Current active studies further investigating the use of nelarabine. a
clinicaltrials.gov
Currently there have been more than 60 publications that describe various aspects of nelarabine, including preclinical and clinical studies and reviews of the individual compound, such as that found recently in Clinical Medicine: Therapeutics and reviews of the class of compounds known as purine antimetabolites. As further work on nelarabine continues, we will look to the literature to help us learn more about its potential.
Summary
Nelarabine represents the final compound developed that had the direct input of Dr.

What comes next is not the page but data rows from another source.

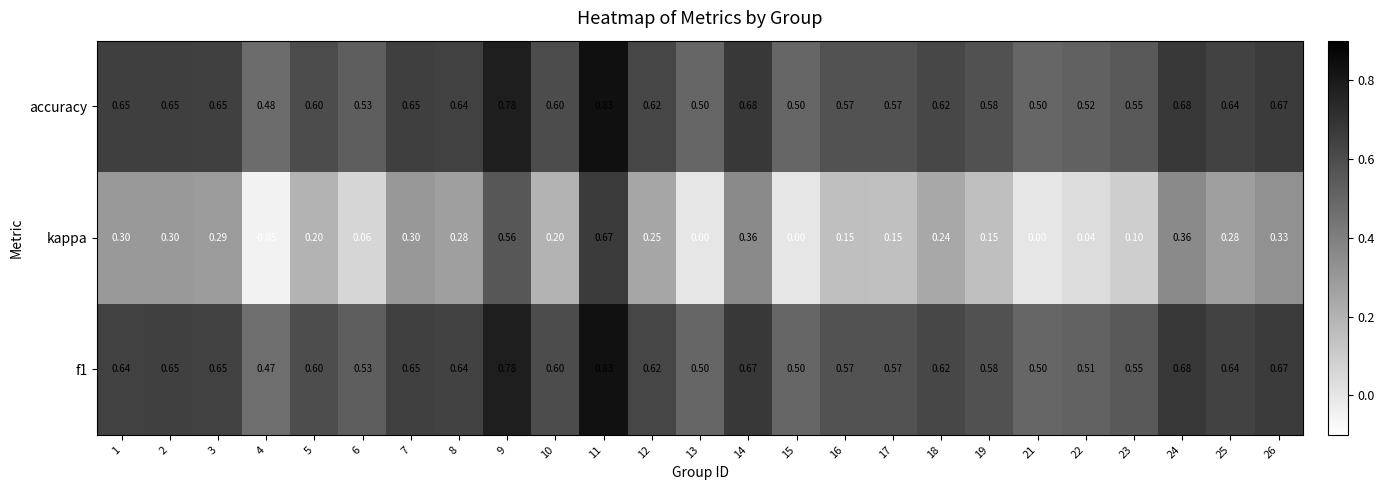

At which category is the sum across all series the highest?

11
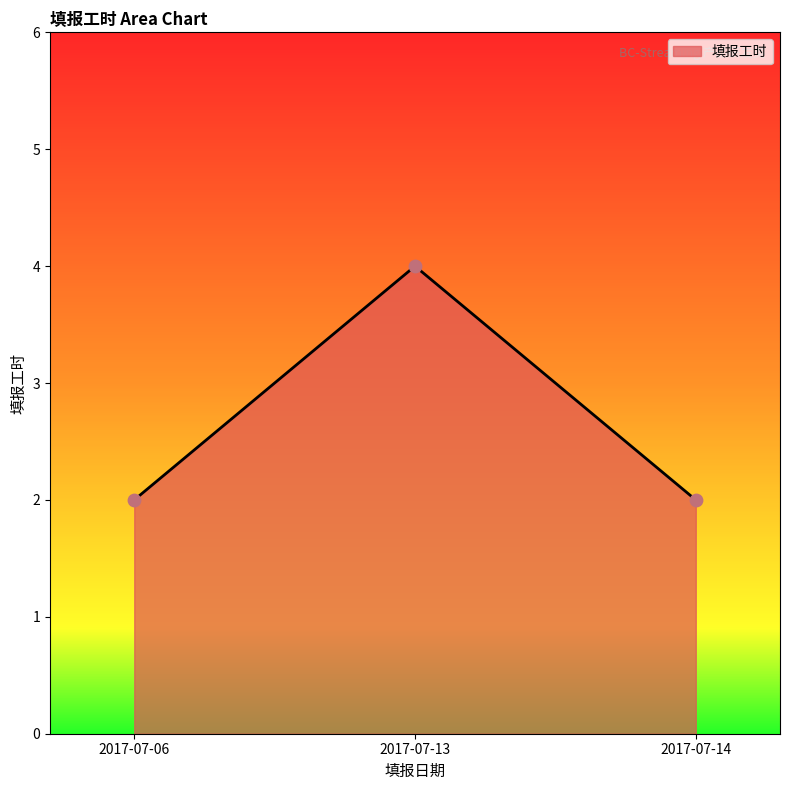

Approximately how many times larger is the value at 2017-07-13 compared to 2017-07-06?

2.0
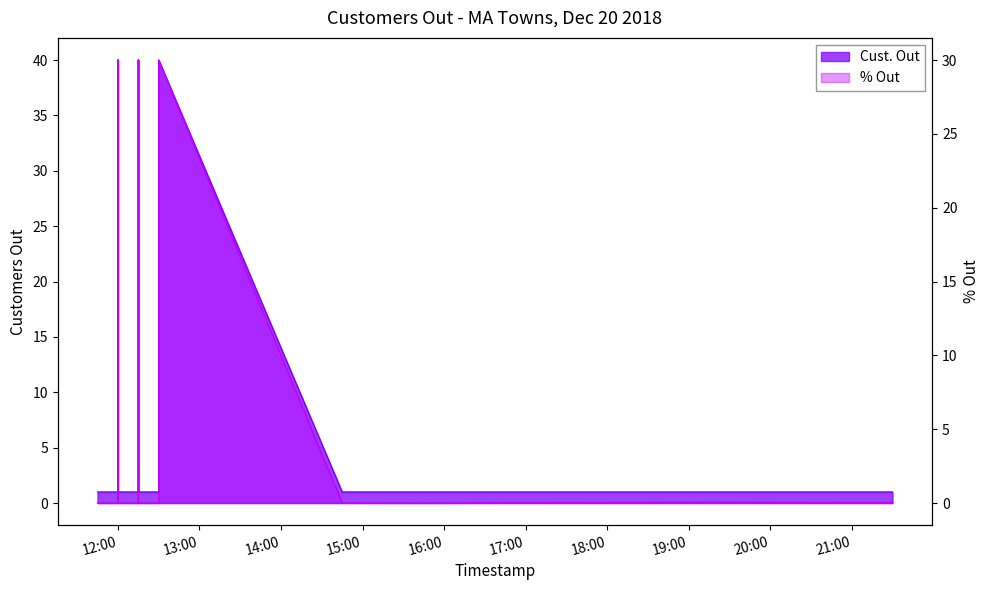

What is the maximum value shown in the chart?

40.0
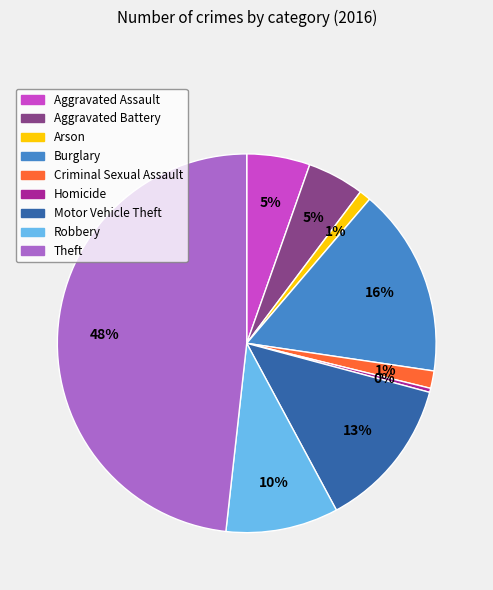

Does any single category account for the majority?

No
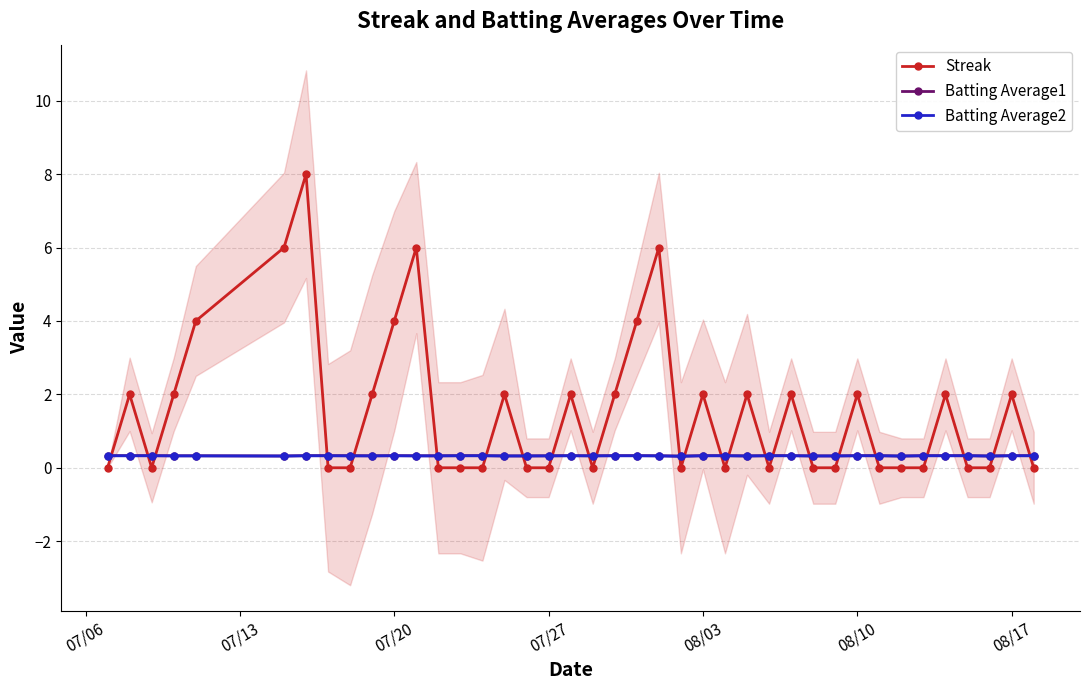

What is the maximum value for Streak?

8.0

Elion. Her work was born out of a rational approach to drug development, which resulted in marketed therapeutic agents that have benefited untold numbers of individuals and saved countless lives. In early February 1999, this author received a note from Dr. Elion regarding her upcoming visit to Ohio Northern University (April 1999), where she was to present the annual Merck Lecture. She put forth the idea of discussing her role in drug discovery and development and thought she may discuss the purine analog story. Unfortunately Dr. Elion passed away later that February and our students did not get to hear this important story. Now, some ten years after her death, it is up to those who Dr. Elion has mentored and their colleagues to collaborate and continue writing the story of nelarabine, with the goal of identifying its optimal use.
This brief commentary/review is dedicated to Dr. Gertrude Elion on the tenth year anniversary of her passing. (January 23, 1918-February 21, 1999).
Disclosure
The author reports no conflicts of interest.